On July 5, 1977 the Tenth District Court of Galveston County dismissed the Medinas' suit for want of prosecution. On July 8th, the clerk of the court sent a postcard to the Medinas' counsel stating that the case had been dismissed. That postcard was received "on or about July 11th or 12th." On August 4th, the Medinas filed a motion to reinstate. On that same day, the trial court set a show cause hearing on reinstatement for August 18th. That hearing was held and on September 6th, the court entered a notation on its docket sheet that the Medinas' motion for reinstatement was granted. On October 18th, a formal order of reinstatement was signed.

**GIVEN INFORMATION**
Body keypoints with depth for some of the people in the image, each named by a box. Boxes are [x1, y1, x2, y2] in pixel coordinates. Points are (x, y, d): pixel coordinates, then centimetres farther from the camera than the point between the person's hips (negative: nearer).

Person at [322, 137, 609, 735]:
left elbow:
==
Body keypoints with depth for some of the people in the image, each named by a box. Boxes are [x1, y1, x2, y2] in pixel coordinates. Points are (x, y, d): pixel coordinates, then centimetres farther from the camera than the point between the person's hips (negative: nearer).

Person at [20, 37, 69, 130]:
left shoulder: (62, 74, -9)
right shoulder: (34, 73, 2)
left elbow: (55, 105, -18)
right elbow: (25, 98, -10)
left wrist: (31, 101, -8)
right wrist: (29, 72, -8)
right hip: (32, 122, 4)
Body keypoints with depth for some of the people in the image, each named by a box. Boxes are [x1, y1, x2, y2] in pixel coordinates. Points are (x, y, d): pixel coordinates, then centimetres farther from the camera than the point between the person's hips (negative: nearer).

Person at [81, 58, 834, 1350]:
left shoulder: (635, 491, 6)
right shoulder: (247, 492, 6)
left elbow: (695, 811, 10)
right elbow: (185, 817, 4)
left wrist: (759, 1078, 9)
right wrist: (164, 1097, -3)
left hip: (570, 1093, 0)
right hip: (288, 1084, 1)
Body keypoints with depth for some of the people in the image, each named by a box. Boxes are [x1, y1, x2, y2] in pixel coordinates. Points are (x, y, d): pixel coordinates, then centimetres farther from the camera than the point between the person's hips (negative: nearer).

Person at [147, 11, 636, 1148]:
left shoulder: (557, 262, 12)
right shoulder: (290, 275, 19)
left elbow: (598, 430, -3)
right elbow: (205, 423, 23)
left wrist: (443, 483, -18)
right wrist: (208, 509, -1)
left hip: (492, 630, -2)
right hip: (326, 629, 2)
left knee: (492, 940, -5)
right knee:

**REQUIRED WORK**
1. From the passage on the Medinas' suit, pull out the exact wording that starts with "On July 5, 1977" and ends with "reinstatement was signed.".
2. According to the passage on the Medinas' suit, on what date was the formal order of reinstatement signed?

**REPLIES**
1.
On July 5, 1977 the Tenth District Court of Galveston County dismissed the Medinas' suit for want of prosecution. On July 8th, the clerk of the court sent a postcard to the Medinas' counsel stating that the case had been dismissed. That postcard was received "on or about July 11th or 12th." On August 4th, the Medinas filed a motion to reinstate. On that same day, the trial court set a show cause hearing on reinstatement for August 18th. That hearing was held and on September 6th, the court entered a notation on its docket sheet that the Medinas' motion for reinstatement was granted. On October 18th, a formal order of reinstatement was signed.

2. October 18th